§ Task directions
Copy the data from the line with "class: Aves" through the end of the data, switching "common name" to "vernacular name" and leaving everything else as it is.

§ Supplied data
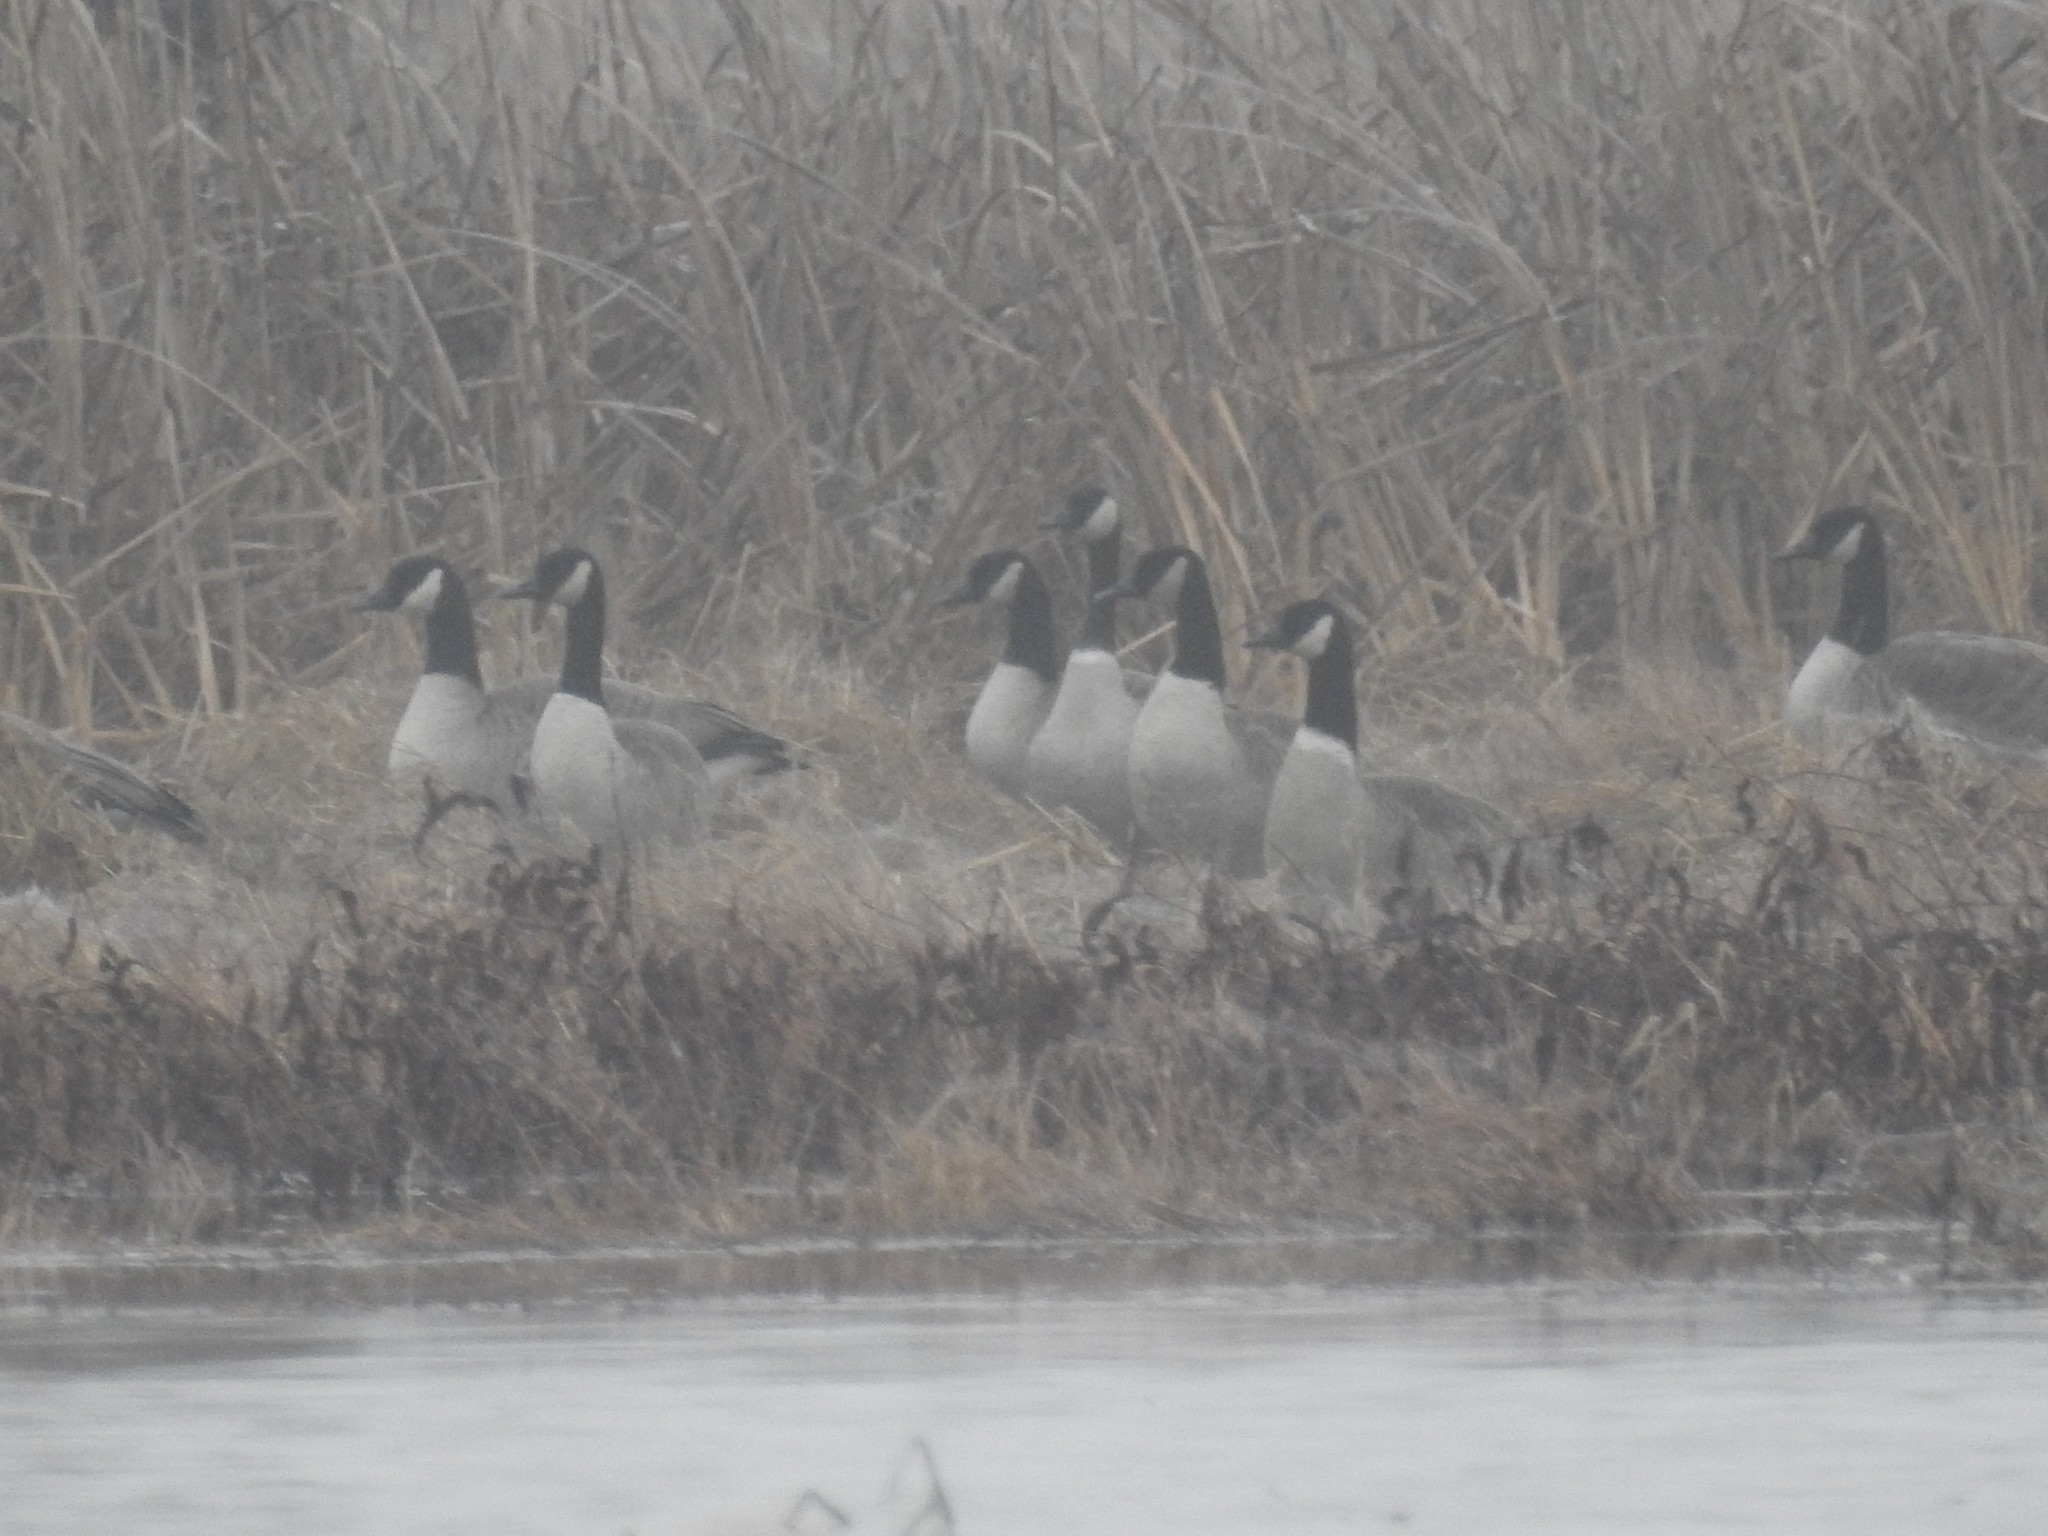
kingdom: Animalia
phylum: Chordata
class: Aves
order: Anseriformes
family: Anatidae
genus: Branta
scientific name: Branta canadensis
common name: Canada goose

§ Task answer
class: Aves
order: Anseriformes
family: Anatidae
genus: Branta
scientific name: Branta canadensis
vernacular name: Canada goose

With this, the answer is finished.